Doch nicht nur aus den eigenen Transfers hat der FC zuletzt finanzielles Kapital schlagen können. Auch der Wechsel von Florian Wirtz zum FC Liverpool brachte dem FC aufgrund der Ausbildungsentschädigung eine Millionen-Summe. Hinzu kommen weitere Beteiligungen, von denen der FC nun mit Verspätung profitiert.

Bornauw-Wechsel bringt dem FC Geld

So ist in diesem Sommer auch Ex-FC-Innenverteidiger Sebastiaan Bornauw vom VfL Wolfsburg zu Leeds United gewechselt. Hatten die Wölfe damals noch 13,5 Millionen Euro für den Belgier an den FC gezahlt, zieht es den Abwehrspieler nun für sechs Millionen Euro auf die Insel.

Damals hatte auch Bornauws Ex-Club RSC Anderlecht am Transfer nach Wolfsburg finanziell partizipiert. Der FC hatte sich derweil eine Weiterverkaufsbeteiligung in Höhe von zehn Prozent gesichert. Allerdings: Diese zehn Prozent wären nur dann nach Köln geflossen, wenn die Ablösesumme nach Leeds höher gewesen wäre als die Summe, die der VfL Wolfsburg damals bezahlt hatte. Dennoch darf sich der FC immerhin über eine Ausbildungsentschädigung freuen.

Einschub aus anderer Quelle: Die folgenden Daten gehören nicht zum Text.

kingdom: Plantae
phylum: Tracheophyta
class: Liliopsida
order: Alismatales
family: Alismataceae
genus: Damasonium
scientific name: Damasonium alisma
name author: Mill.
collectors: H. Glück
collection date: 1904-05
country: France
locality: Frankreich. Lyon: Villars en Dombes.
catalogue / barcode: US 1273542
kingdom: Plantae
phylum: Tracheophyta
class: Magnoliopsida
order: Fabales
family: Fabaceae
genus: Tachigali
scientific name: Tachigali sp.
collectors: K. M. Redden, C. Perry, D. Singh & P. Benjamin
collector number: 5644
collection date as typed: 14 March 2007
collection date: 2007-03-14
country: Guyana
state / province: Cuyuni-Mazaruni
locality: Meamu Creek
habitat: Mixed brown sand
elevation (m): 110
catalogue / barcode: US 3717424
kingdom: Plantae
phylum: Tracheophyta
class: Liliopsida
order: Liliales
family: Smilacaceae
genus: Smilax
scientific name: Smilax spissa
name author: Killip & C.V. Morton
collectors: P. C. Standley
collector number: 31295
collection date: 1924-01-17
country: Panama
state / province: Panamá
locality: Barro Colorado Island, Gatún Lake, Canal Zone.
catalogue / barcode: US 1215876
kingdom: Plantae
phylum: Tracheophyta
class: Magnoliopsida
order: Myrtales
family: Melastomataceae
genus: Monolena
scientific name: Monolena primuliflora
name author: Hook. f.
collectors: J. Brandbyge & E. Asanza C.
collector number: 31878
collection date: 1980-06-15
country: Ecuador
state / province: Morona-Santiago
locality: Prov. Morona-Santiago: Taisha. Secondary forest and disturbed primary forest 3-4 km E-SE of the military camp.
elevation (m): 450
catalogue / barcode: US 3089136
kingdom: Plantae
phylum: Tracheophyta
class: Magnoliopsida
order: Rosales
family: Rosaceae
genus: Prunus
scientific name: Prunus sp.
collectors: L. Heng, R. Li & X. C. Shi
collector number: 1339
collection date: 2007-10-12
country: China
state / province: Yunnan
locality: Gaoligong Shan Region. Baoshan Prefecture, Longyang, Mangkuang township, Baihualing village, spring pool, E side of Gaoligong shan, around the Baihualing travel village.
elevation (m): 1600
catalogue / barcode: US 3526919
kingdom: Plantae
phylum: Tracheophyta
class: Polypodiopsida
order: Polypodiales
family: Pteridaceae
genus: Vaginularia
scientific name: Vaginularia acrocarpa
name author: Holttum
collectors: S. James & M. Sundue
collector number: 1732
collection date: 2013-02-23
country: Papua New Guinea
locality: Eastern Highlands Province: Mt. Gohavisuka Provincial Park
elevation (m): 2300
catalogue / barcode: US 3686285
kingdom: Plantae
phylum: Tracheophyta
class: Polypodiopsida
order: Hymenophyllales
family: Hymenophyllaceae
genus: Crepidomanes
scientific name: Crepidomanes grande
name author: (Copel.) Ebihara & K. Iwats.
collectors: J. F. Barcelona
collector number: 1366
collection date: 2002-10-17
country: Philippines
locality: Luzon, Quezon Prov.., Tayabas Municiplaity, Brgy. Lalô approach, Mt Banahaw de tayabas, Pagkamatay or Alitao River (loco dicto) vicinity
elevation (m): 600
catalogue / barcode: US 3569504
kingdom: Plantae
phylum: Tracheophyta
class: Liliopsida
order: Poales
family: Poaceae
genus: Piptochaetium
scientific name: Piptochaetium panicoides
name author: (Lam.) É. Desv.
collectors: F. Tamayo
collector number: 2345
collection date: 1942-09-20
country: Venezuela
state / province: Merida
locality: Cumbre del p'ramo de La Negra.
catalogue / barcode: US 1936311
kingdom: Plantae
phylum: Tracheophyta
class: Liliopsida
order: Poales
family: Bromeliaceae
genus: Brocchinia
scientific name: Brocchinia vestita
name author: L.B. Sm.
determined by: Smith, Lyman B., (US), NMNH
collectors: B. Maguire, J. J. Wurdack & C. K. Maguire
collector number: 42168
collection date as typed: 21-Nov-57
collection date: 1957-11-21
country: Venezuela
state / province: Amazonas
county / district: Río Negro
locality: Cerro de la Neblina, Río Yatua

Galatasaray zahlt acht Millionen für Jakobs

Des Weiteren hat in diesem Sommer auch die Kaufpflicht von Galatasaray Istanbul für Ismail Jakob gegriffen. Das Kölner Eigengewächs war im vergangenen Sommer auf Leihbasis von der AS Monaco in die Türkei gewechselt. Nun hat der Club vom Bosporus acht Millionen Euro nach Frankreich überwiesen. Auch hier hatte sich der FC eine Beteiligung in Höhe von zehn Prozent auf den Weiterverkaufsgewinn gesichert. Jakobs war im Sommer 2021 zeitgleich mit Bornauw für 6,5 Millionen Euro ins Fürstentum gewechselt – womit dem FC immerhin 150.000 Euro sowie die Ausbildungsentschädigung zustehen.

Derweil war bereits im Frühjahr der Wechsel von Jens Castrop zu Borussia Mönchengladbach bekannt geworden. Der FC-Rivale überweist rund 4,5 Millionen Euro an den FC Nürnberg, wohin das Kölner Eigengewächs 2022 gewechselt war. Auch hier sicherte sich der FC eine Beteiligung in Höhe von zehn Prozent, wodurch die Kölner nun ebenfalls mit fast einer halben Million entschädigt werden.

In Summe darf sich der FC in diesem Sommer zusätzlich zu den eigenen Transfers also noch über eine weitere Einnahmen freuen, die Sportdirektor Thomas Kessler umgehend in den Kader investieren kann. Auch bei Max Finkgräfe und Damion Downs haben sich die Kölner entsprechende Beteiligungen für zukünftige Transfers gesichert. Ein durchaus lukratives Modell, wie die aktuelle Transferperiode bereits gezeigt hat.